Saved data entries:
•••••
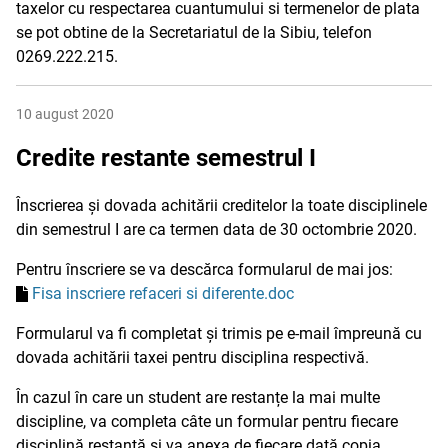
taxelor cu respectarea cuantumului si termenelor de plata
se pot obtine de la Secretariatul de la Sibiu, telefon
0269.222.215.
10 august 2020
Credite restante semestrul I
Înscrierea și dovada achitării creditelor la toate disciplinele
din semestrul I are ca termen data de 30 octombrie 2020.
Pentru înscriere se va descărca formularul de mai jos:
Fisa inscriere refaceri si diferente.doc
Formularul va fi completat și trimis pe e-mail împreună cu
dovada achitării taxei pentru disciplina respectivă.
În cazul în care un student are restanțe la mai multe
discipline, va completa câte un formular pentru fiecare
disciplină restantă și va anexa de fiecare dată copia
•••••
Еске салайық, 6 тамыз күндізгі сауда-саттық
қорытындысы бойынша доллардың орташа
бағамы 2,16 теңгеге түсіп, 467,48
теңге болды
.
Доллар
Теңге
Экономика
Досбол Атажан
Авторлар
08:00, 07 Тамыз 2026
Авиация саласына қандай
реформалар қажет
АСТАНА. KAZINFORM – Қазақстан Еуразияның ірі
•••••
### WHAT TO WORK ON
Write out the lines of the listing starting at the line that contains "Еске салайық, 6 тамыз күндізгі сауда-саттық" and ending at the line that contains "АСТАНА. KAZINFORM – Қазақстан Еуразияның ірі", with both of those lines included, reproducing each one without any change.

### ANSWER FOR THE TASK
Еске салайық, 6 тамыз күндізгі сауда-саттық
қорытындысы бойынша доллардың орташа
бағамы 2,16 теңгеге түсіп, 467,48
теңге болды
.
Доллар
Теңге
Экономика
Досбол Атажан
Авторлар
08:00, 07 Тамыз 2026
Авиация саласына қандай
реформалар қажет
АСТАНА. KAZINFORM – Қазақстан Еуразияның ірі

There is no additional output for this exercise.